** Given request **
Copy the stretch of items below word for word, from the line that contains "looking like 5,06" through the line that contains "Clock reading: 7,55", both ends included, and nothing else.

** Material shown **
■ ■ ■ ■

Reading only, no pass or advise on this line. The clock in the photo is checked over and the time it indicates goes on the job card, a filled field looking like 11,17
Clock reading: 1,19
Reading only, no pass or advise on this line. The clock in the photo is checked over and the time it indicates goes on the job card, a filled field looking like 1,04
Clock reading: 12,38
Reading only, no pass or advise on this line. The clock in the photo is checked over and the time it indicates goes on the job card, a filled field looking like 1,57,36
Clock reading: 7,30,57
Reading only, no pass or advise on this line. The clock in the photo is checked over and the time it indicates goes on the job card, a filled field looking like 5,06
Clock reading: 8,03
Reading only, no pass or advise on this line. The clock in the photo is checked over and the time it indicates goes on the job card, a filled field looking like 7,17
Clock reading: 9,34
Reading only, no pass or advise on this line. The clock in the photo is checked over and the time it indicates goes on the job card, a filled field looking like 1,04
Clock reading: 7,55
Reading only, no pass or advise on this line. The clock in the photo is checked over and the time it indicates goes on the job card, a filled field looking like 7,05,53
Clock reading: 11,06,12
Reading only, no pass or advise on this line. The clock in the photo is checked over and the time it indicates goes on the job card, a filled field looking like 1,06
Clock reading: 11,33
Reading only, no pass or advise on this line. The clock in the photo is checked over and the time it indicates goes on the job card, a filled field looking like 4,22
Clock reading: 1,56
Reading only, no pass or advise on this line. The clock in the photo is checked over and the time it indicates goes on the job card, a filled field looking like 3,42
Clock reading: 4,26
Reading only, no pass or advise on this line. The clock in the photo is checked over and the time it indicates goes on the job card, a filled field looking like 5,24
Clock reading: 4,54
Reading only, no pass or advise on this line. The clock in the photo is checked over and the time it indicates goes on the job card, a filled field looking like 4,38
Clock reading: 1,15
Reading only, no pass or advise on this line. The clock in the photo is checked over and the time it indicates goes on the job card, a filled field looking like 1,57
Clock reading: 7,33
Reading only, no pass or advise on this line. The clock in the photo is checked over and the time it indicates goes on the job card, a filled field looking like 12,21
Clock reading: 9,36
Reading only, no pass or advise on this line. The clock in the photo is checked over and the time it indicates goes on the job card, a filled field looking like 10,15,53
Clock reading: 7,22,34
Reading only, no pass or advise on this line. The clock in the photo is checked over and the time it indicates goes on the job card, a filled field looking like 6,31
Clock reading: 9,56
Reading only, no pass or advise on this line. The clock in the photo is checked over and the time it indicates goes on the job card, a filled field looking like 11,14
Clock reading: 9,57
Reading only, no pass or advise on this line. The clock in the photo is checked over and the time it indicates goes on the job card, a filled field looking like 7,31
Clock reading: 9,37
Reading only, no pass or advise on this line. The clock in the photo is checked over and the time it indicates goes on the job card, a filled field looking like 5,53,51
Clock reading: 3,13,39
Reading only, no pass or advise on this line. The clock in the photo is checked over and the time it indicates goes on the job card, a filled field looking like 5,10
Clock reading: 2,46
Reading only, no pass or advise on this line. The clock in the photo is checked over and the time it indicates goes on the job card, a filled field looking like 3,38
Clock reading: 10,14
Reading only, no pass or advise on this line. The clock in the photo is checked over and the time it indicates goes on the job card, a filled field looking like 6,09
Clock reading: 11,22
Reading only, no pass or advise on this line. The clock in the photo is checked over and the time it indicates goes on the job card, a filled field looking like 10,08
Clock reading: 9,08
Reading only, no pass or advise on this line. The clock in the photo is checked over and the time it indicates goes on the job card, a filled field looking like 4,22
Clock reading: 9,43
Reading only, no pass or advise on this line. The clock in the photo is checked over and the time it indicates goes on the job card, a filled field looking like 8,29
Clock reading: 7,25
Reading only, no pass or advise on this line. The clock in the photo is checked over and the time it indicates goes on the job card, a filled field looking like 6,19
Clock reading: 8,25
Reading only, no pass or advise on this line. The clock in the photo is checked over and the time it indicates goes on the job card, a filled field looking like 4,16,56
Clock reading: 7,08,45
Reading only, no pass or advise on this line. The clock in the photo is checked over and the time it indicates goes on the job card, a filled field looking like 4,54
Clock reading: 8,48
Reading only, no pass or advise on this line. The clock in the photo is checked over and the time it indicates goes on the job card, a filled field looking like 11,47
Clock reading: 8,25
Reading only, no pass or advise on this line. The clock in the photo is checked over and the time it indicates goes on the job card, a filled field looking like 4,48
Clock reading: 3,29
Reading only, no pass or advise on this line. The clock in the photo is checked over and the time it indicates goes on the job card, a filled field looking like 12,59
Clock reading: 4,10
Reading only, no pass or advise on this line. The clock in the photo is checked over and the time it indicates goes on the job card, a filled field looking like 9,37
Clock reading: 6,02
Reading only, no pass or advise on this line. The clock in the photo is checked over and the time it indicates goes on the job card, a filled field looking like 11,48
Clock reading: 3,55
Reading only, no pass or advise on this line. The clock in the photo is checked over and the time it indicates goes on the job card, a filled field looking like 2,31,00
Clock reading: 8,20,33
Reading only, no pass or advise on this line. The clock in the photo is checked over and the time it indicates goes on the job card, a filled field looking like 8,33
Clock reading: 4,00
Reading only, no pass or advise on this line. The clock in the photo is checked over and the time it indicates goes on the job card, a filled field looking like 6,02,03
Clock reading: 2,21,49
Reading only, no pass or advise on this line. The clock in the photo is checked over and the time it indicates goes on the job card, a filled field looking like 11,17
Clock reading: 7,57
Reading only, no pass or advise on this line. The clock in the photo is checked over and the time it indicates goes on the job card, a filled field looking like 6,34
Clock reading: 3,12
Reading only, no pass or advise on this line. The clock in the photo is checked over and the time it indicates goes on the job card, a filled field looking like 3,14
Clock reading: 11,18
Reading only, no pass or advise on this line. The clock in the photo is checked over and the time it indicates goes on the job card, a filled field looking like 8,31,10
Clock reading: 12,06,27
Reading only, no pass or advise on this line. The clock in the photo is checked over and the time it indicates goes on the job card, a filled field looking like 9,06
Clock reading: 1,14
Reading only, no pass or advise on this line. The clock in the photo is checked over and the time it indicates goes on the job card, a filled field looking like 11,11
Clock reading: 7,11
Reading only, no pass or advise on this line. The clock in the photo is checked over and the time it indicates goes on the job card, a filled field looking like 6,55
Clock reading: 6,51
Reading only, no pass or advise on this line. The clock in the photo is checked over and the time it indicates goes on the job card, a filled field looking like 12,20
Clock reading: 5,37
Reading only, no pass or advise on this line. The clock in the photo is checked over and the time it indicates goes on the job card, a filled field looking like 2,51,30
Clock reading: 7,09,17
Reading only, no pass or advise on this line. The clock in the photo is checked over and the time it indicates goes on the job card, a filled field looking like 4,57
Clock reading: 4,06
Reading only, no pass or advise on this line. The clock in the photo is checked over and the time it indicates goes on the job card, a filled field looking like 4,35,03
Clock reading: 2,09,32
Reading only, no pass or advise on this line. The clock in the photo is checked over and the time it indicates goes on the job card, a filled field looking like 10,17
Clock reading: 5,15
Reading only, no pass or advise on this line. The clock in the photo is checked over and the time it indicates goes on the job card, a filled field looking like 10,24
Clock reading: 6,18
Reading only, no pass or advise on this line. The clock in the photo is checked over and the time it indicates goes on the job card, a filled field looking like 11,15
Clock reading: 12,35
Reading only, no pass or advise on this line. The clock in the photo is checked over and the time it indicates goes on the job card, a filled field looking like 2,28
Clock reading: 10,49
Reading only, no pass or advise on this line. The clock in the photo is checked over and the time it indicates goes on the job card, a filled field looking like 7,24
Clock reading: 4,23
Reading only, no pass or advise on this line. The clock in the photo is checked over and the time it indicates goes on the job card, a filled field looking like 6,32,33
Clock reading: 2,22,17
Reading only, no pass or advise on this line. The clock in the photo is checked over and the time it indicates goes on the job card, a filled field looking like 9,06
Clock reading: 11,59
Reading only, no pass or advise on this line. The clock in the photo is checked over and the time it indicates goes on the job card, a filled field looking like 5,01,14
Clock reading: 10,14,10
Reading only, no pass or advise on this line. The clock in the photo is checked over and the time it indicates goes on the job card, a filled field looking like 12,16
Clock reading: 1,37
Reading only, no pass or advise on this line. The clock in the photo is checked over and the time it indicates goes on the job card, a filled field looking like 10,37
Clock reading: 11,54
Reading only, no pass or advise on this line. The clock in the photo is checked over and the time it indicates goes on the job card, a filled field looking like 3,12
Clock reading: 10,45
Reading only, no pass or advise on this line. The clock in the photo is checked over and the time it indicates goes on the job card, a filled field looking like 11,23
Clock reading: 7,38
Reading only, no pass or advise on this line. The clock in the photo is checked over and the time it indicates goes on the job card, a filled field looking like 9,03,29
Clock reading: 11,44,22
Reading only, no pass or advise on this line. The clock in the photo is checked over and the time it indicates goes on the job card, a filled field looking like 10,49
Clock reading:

■ ■ ■ ■

** Response below **
Reading only, no pass or advise on this line. The clock in the photo is checked over and the time it indicates goes on the job card, a filled field looking like 5,06
Clock reading: 8,03
Reading only, no pass or advise on this line. The clock in the photo is checked over and the time it indicates goes on the job card, a filled field looking like 7,17
Clock reading: 9,34
Reading only, no pass or advise on this line. The clock in the photo is checked over and the time it indicates goes on the job card, a filled field looking like 1,04
Clock reading: 7,55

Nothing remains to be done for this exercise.